* _Reading text_
◆ ◆ ◆ ◆
No word yet on a special concession for Jesus Christ, who is actually the King of the Jews, making him the single most Jewish potential patron of the Christian-run Ark.
Now for those playing the home game, here are some fun facts!
Jesus was actually baptized by Jewish preacher: John the Baptist in Matthew 3:13-17 for those keeping score at home.
Noah's Ark by the way sailed for 40 days circa 2348 BC.
Jesus was born between 6 BC and 4 BC.
Christianity didn't even exist until sometime after 31 AD.
Noah and Jesus were both Jewish.
So my tax dollars just went to a state-funded float-less boat, that wouldn't actually hire the two people it's in honor of, because by the Bible's own standards, they are non-Christians.
But we'll be glad to accept Jesus and Noah's $30 a ticket at the door, plus 6% sales tax.
◆ ◆ ◆ ◆
* _Input data_
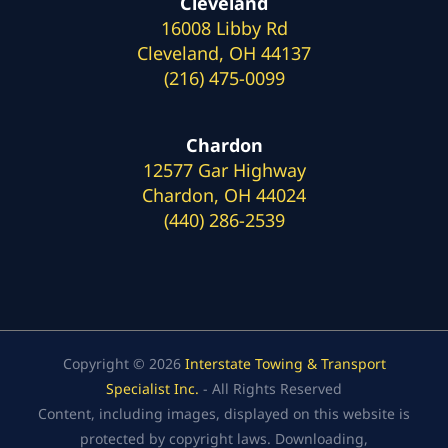
Cleveland
16008 Libby Rd
Cleveland, OH 44137
(216) 475-0099
Chardon
12577 Gar Highway
Chardon, OH 44024
(440) 286-2539
Copyright © 2026
Interstate Towing & Transport
Specialist Inc.
- All Rights Reserved
Content, including images, displayed on this website is
protected by copyright laws. Downloading,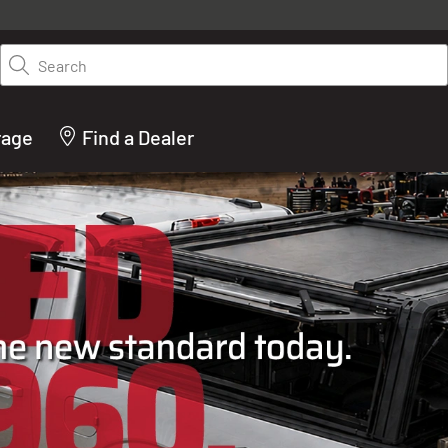
y on LEER.com. Excludes all truck cap and fiberglass tonneaus. Shop th
truck accessories from top brands you know and trust. These products 
Search
cted by our truck experts and include, steps, running boards, hitches, to
bed accessories and more.
rage
Find a Dealer
ACTURER OF TRUCK C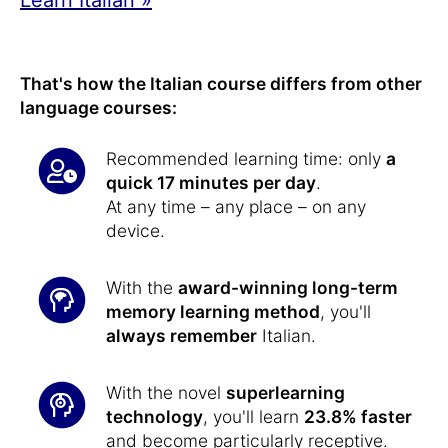
That's how the Italian course differs from other
language courses:
Recommended learning time: only
a
quick 17 minutes per day
.
At any time – any place – on any
device.
With the
award-winning long-term
memory learning method
, you'll
always remember
Italian.
With the novel
superlearning
technology
, you'll learn
23.8% faster
and become particularly receptive.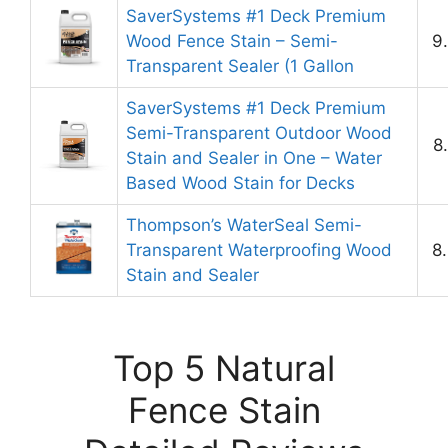
SaverSystems #1 Deck Premium
Wood Fence Stain – Semi-
9
Transparent Sealer (1 Gallon
SaverSystems #1 Deck Premium
Semi-Transparent Outdoor Wood
8
Stain and Sealer in One – Water
Based Wood Stain for Decks
Thompson’s WaterSeal Semi-
Transparent Waterproofing Wood
8
Stain and Sealer
Top 5 Natural
Fence Stain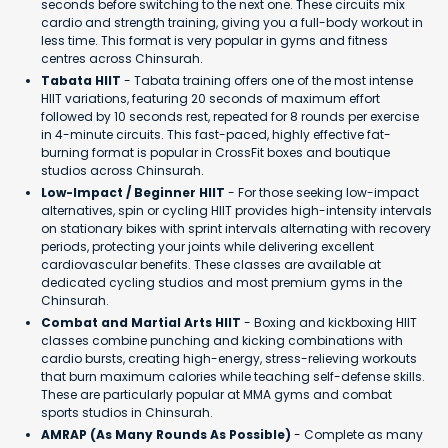
seconds before switching to the next one. These circuits mix
cardio and strength training, giving you a full-body workout in
less time. This format is very popular in gyms and fitness
centres across Chinsurah.
Tabata HIIT
- Tabata training offers one of the most intense
HIIT variations, featuring 20 seconds of maximum effort
followed by 10 seconds rest, repeated for 8 rounds per exercise
in 4-minute circuits. This fast-paced, highly effective fat-
burning format is popular in CrossFit boxes and boutique
studios across Chinsurah.
Low-Impact / Beginner HIIT
- For those seeking low-impact
alternatives, spin or cycling HIIT provides high-intensity intervals
on stationary bikes with sprint intervals alternating with recovery
periods, protecting your joints while delivering excellent
cardiovascular benefits. These classes are available at
dedicated cycling studios and most premium gyms in the
Chinsurah.
Combat and Martial Arts HIIT
- Boxing and kickboxing HIIT
classes combine punching and kicking combinations with
cardio bursts, creating high-energy, stress-relieving workouts
that burn maximum calories while teaching self-defense skills.
These are particularly popular at MMA gyms and combat
sports studios in Chinsurah.
AMRAP (As Many Rounds As Possible)
- Complete as many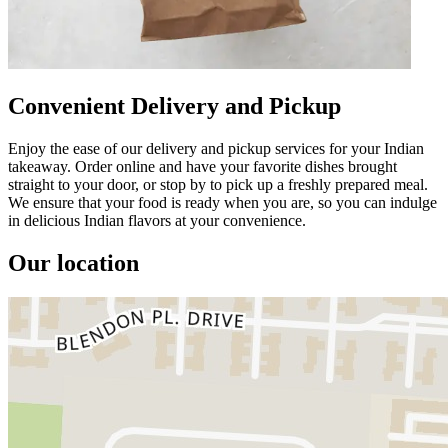
Convenient Delivery and Pickup
Enjoy the ease of our delivery and pickup services for your Indian
takeaway. Order online and have your favorite dishes brought
straight to your door, or stop by to pick up a freshly prepared meal.
We ensure that your food is ready when you are, so you can indulge
in delicious Indian flavors at your convenience.
Our location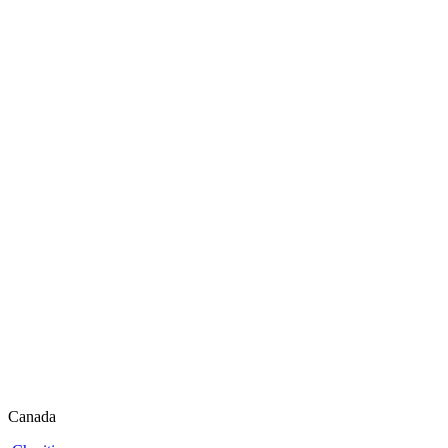
Canada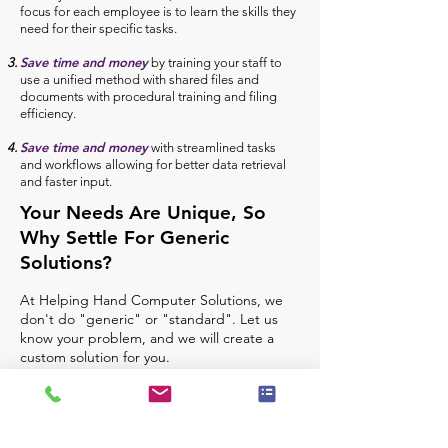
focus for each employee is to learn the skills they
need for their specific tasks.
Save time and money
by training your staff to
use a unified method with shared files and
documents with procedural training and filing
efficiency.
Save time and money
with streamlined tasks
and workflows allowing for better data retrieval
and faster input.
Your Needs Are Unique, So
Why Settle For Generic
Solutions?
At Helping Hand Computer Solutions, we
don't do "generic" or "standard". Let us
know your problem, and we will create a
custom solution for you.
Let's Lower Your Computer Stress
Implementing new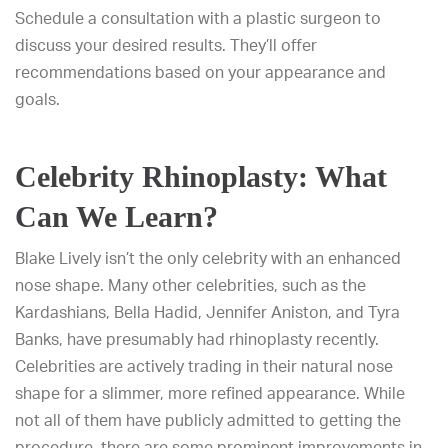
Schedule a consultation with a plastic surgeon to
discuss your desired results. They’ll offer
recommendations based on your appearance and
goals.
Celebrity Rhinoplasty: What
Can We Learn?
Blake Lively isn’t the only celebrity with an enhanced
nose shape. Many other celebrities, such as the
Kardashians, Bella Hadid, Jennifer Aniston, and Tyra
Banks, have presumably had rhinoplasty recently.
Celebrities are actively trading in their natural nose
shape for a slimmer, more refined appearance. While
not all of them have publicly admitted to getting the
procedure, there are some prominent improvements in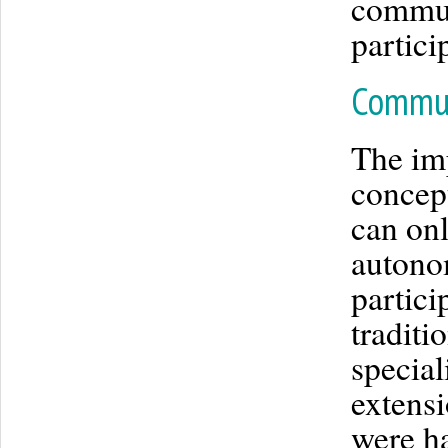
commun
partici
Commun
The im
concept
can onl
autonom
partici
traditi
special
extensi
were ha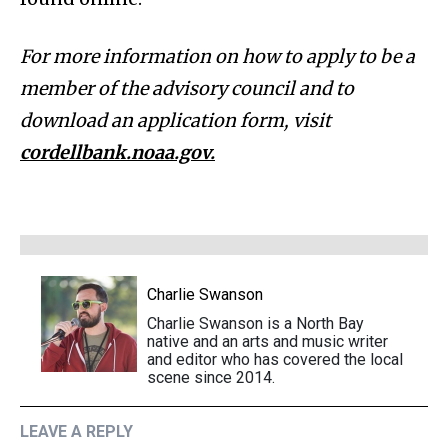
For more information on how to apply to be a
member of the advisory council and to
download an application form, visit
cordellbank.noaa.gov.
Charlie Swanson
Charlie Swanson is a North Bay
native and an arts and music writer
and editor who has covered the local
scene since 2014.
LEAVE A REPLY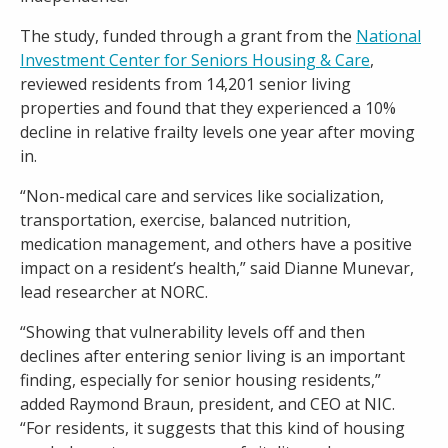
The study, funded through a grant from the
National
Investment Center for Seniors Housing & Care
,
reviewed residents from 14,201 senior living
properties and found that they experienced a 10%
decline in relative frailty levels one year after moving
in.
“Non-medical care and services like socialization,
transportation, exercise, balanced nutrition,
medication management, and others have a positive
impact on a resident’s health,” said Dianne Munevar,
lead researcher at NORC.
“Showing that vulnerability levels off and then
declines after entering senior living is an important
finding, especially for senior housing residents,”
added Raymond Braun, president, and CEO at NIC.
“For residents, it suggests that this kind of housing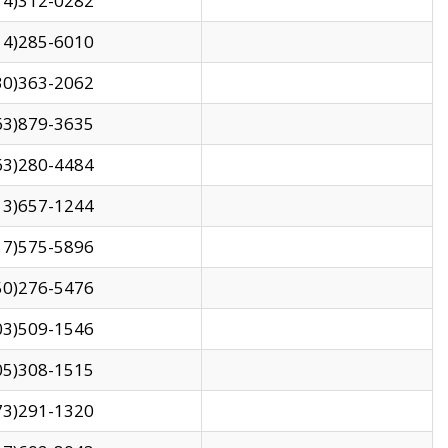
14)312-0282
14)285-6010
30)363-2062
63)879-3635
63)280-4484
13)657-1244
17)575-5896
50)276-5476
03)509-1546
05)308-1515
73)291-1320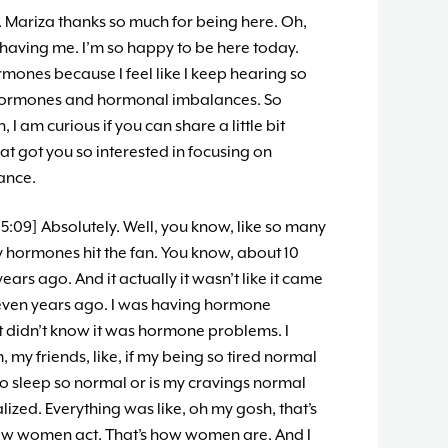
. Mariza thanks so much for being here. Oh,
having me. I’m so happy to be here today.
ormones because I feel like I keep hearing so
hormones and hormonal imbalances. So
 I am curious if you can share a little bit
 got you so interested in focusing on
ance.
5:09] Absolutely. Well, you know, like so many
 My hormones hit the fan. You know, about 10
ars ago. And it actually it wasn’t like it came
eleven years ago. I was having hormone
st didn’t know it was hormone problems. I
y friends, like, if my being so tired normal
 to sleep so normal or is my cravings normal
zed. Everything was like, oh my gosh, that’s
ow women act. That’s how women are. And I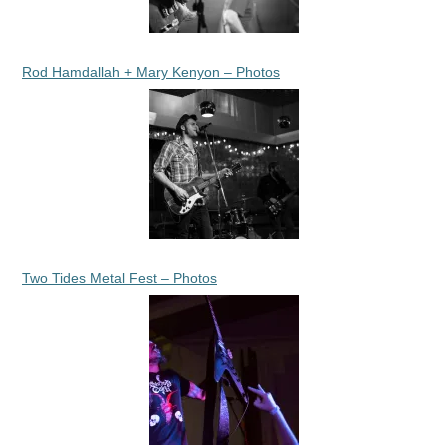
Rod Hamdallah + Mary Kenyon – Photos
Two Tides Metal Fest – Photos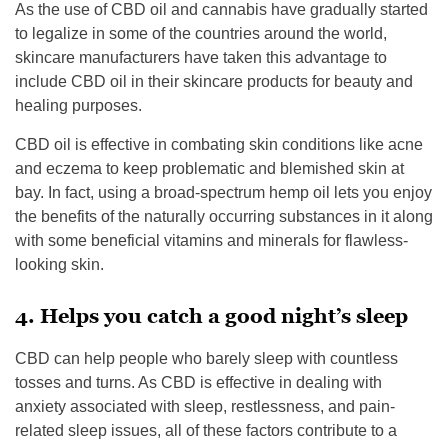
As the use of CBD oil and cannabis have gradually started
to legalize in some of the countries around the world,
skincare manufacturers have taken this advantage to
include CBD oil in their skincare products for beauty and
healing purposes.
CBD oil is effective in combating skin conditions like acne
and eczema to keep problematic and blemished skin at
bay. In fact, using a broad-spectrum hemp oil lets you enjoy
the benefits of the naturally occurring substances in it along
with some beneficial vitamins and minerals for flawless-
looking skin.
4. Helps you catch a good night’s sleep
CBD can help people who barely sleep with countless
tosses and turns. As CBD is effective in dealing with
anxiety associated with sleep, restlessness, and pain-
related sleep issues, all of these factors contribute to a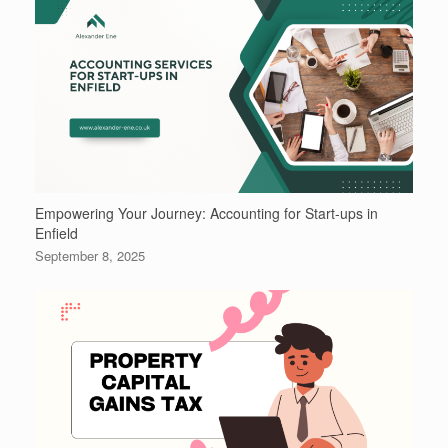
Empowering Your Journey: Accounting for Start-ups in
Enfield
September 8, 2025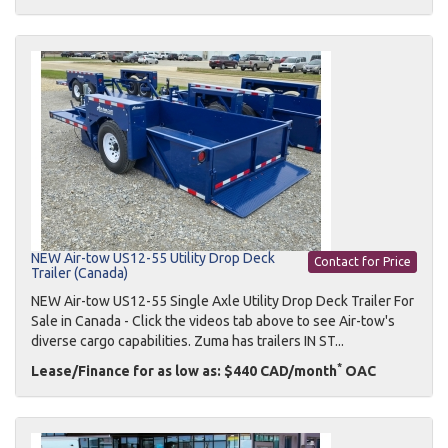
NEW Air-tow US12-55 Utility Drop Deck
Contact for Price
Trailer (Canada)
NEW Air-tow US12-55 Single Axle Utility Drop Deck Trailer For
Sale in Canada - Click the videos tab above to see Air-tow's
diverse cargo capabilities. Zuma has trailers IN ST...
*
Lease/Finance for as low as: $440 CAD/month
OAC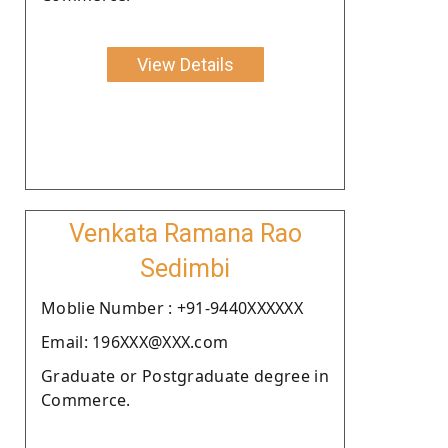
View Details
Venkata Ramana Rao
Sedimbi
Moblie Number : +91-9440XXXXXX
Email: 196XXX@XXX.com
Graduate or Postgraduate degree in
Commerce.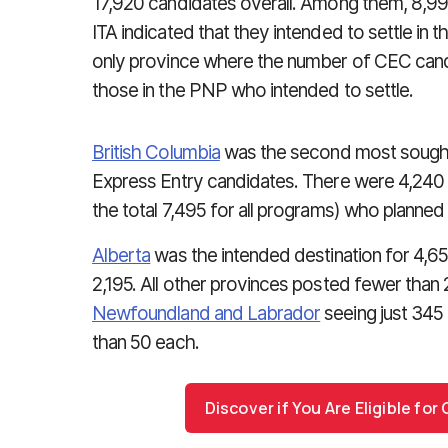
17,920 candidates overall. Among them, 8,
ITA indicated that they intended to settle in 
only province where the number of CEC can
those in the PNP who intended to settle.
British Columbia
was the second most sought-
Express Entry candidates. There were 4,240 
the total 7,495 for all programs) who planned 
Alberta
was the intended destination for 4,65
2,195. All other provinces posted fewer than 
Newfoundland and Labrador
seeing just 345 I
than 50 each.
Discover if You Are Eligible fo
◆ ◆ ◆ ◆
* _Activity list_
**1)** Extract the part of the Ark passage between "No word yet" and "6% sales tax.", inclusive.
**2)** How many days did Noah's Ark sail, according to the Ark passage?
**3)** Write what comes next in the Ark passage, picking up after its final sentence.
The listing isn't needed here.

* _Task responses_
**1)**
No word yet on a special concession for Jesus Christ, who is actually the King of the Jews, making him the single most Jewish potential patron of the Christian-run Ark.
Now for those playing the home game, here are some fun facts!
Jesus was actually baptized by Jewish preacher: John the Baptist in Matthew 3:13-17 for those keeping score at home.
Noah's Ark by the way sailed for 40 days circa 2348 BC.
Jesus was born between 6 BC and 4 BC.
Christianity didn't even exist until sometime after 31 AD.
Noah and Jesus were both Jewish.
So my tax dollars just went to a state-funded float-less boat, that wouldn't actually hire the two people it's in honor of, because by the Bible's own standards, they are non-Christians.
But we'll be glad to accept Jesus and Noah's $30 a ticket at the door, plus 6% sales tax.

**2)** 40 days.

**3)**
And don't worry. The 6% from Jesus and Noah's ticket sales aren't going to fund anything generous like education or food, though Jesus might actually like the idea of helping the poor, silly as that sounds.
It's going to the gift shop, where for $10 an up plus another 6% sales tax, you can buy Jesus a t-shirt that reads “I was on Noah's Ark and all I got was this lame t-shirt” and a matching key-chain, with the image of a penguin next to a lion on a boat in the Middle Eastern dessert. (The Ark is said to have landed between Syria and Turkey.)
No word yet on how Matt Bevin wants to explain how a lion and a penguin got on a boat in Syria and why the boat is being re-created in Kentucky.